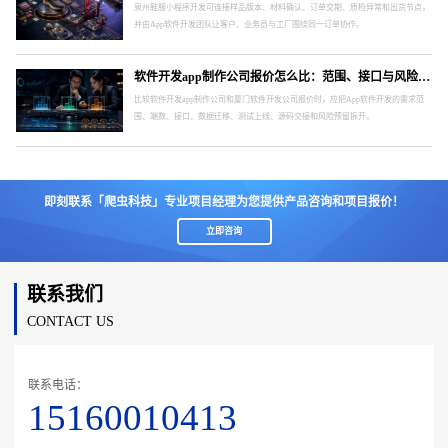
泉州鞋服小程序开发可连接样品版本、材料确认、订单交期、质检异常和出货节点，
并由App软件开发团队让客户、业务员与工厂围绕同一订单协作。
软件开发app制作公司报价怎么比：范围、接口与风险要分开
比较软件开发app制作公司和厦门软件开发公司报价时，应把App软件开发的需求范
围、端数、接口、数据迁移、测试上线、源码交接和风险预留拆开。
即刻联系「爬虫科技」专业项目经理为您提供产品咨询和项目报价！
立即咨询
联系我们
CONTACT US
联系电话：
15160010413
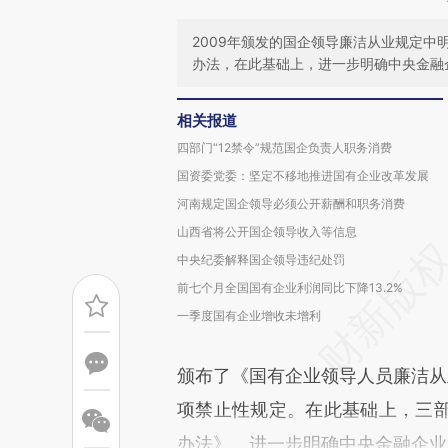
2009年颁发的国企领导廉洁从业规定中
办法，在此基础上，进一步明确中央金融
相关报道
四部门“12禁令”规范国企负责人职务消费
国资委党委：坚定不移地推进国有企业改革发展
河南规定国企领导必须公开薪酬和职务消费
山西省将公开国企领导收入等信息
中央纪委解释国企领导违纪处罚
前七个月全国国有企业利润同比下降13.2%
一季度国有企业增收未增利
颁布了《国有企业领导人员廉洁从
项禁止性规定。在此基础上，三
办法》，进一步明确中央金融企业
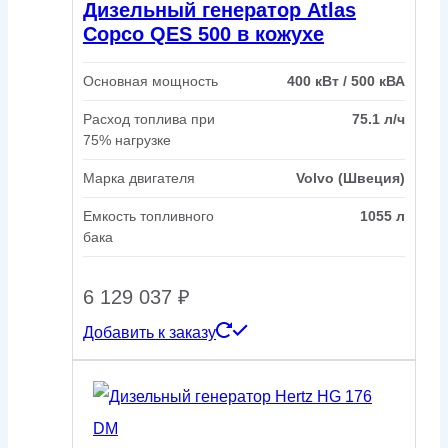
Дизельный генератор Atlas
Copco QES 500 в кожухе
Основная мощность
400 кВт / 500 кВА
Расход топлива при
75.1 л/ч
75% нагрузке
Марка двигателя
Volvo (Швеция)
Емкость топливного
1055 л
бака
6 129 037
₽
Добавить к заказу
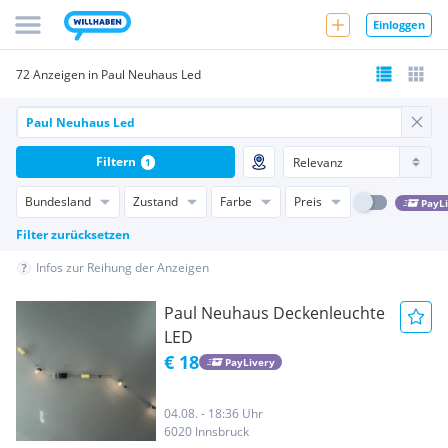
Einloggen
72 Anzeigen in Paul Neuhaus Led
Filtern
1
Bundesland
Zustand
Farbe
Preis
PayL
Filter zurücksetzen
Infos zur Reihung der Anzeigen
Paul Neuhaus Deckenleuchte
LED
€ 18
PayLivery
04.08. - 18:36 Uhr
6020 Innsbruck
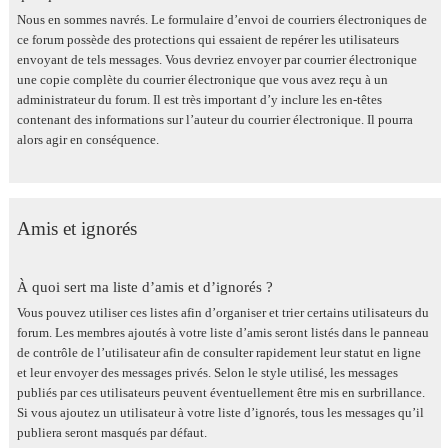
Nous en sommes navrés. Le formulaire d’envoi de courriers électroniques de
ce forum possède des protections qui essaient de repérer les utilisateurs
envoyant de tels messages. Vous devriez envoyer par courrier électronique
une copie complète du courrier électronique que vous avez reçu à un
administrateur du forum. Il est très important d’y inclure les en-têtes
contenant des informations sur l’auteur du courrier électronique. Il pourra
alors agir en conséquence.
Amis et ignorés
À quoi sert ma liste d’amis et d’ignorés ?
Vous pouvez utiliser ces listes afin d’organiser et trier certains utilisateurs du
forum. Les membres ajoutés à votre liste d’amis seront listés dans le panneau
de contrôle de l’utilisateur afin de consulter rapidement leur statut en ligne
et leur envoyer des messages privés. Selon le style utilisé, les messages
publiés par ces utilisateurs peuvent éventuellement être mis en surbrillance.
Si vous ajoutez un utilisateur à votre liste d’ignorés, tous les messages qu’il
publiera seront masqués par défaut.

════════════════════

### Goal of the exercise
Retype all the text in the listing above line for line, without changing a word, and leave the pictures out.

### Completed exercise
泉州鞋服小程序开发可连接样品版本、材料确认、订单交期、质检异常和出货节点，
并由App软件开发团队让客户、业务员与工厂围绕同一订单协作。
软件开发app制作公司报价怎么比：范围、接口与风险要分开
比较软件开发app制作公司和厦门软件开发公司报价时，应把App软件开发的需求范
围、端数、接口、数据迁移、测试上线、源码交接和风险预留拆开。
即刻联系「爬虫科技」专业项目经理为您提供产品咨询和项目报价！
立即咨询
联系我们
CONTACT US
联系电话：
15160010413
2009年颁发的国企领导廉洁从业规定中
办法，在此基础上，进一步明确中央金融
相关报道
四部门“12禁令”规范国企负责人职务消费
国资委党委：坚定不移地推进国有企业改革发展
河南规定国企领导必须公开薪酬和职务消费
山西省将公开国企领导收入等信息
中央纪委解释国企领导违纪处罚
前七个月全国国有企业利润同比下降13.2%
一季度国有企业增收未增利
颁布了《国有企业领导人员廉洁从
项禁止性规定。在此基础上，三
办法》，进一步明确中央金融企业
Дизельный генератор Atlas
Copco QES 500 в кожухе
Основная мощность
400 кВт / 500 кВА
Расход топлива при
75.1 л/ч
75% нагрузке
Марка двигателя
Volvo (Швеция)
Емкость топливного
1055 л
бака
6 129 037
₽
Добавить к заказу
Einloggen
72 Anzeigen in Paul Neuhaus Led
Filtern
1
Bundesland
Zustand
Farbe
Preis
PayL
Filter zurücksetzen
Infos zur Reihung der Anzeigen
Paul Neuhaus Deckenleuchte
LED
€ 18
PayLivery
04.08. - 18:36 Uhr
6020 Innsbruck
Nous en sommes navrés. Le formulaire d’envoi de courriers électroniques de
ce forum possède des protections qui essaient de repérer les utilisateurs
envoyant de tels messages. Vous devriez envoyer par courrier électronique
une copie complète du courrier électronique que vous avez reçu à un
administrateur du forum. Il est très important d’y inclure les en-têtes
contenant des informations sur l’auteur du courrier électronique. Il pourra
alors agir en conséquence.
Amis et ignorés
À quoi sert ma liste d’amis et d’ignorés ?
Vous pouvez utiliser ces listes afin d’organiser et trier certains utilisateurs du
forum. Les membres ajoutés à votre liste d’amis seront listés dans le panneau
de contrôle de l’utilisateur afin de consulter rapidement leur statut en ligne
et leur envoyer des messages privés. Selon le style utilisé, les messages
publiés par ces utilisateurs peuvent éventuellement être mis en surbrillance.
Si vous ajoutez un utilisateur à votre liste d’ignorés, tous les messages qu’il
publiera seront masqués par défaut.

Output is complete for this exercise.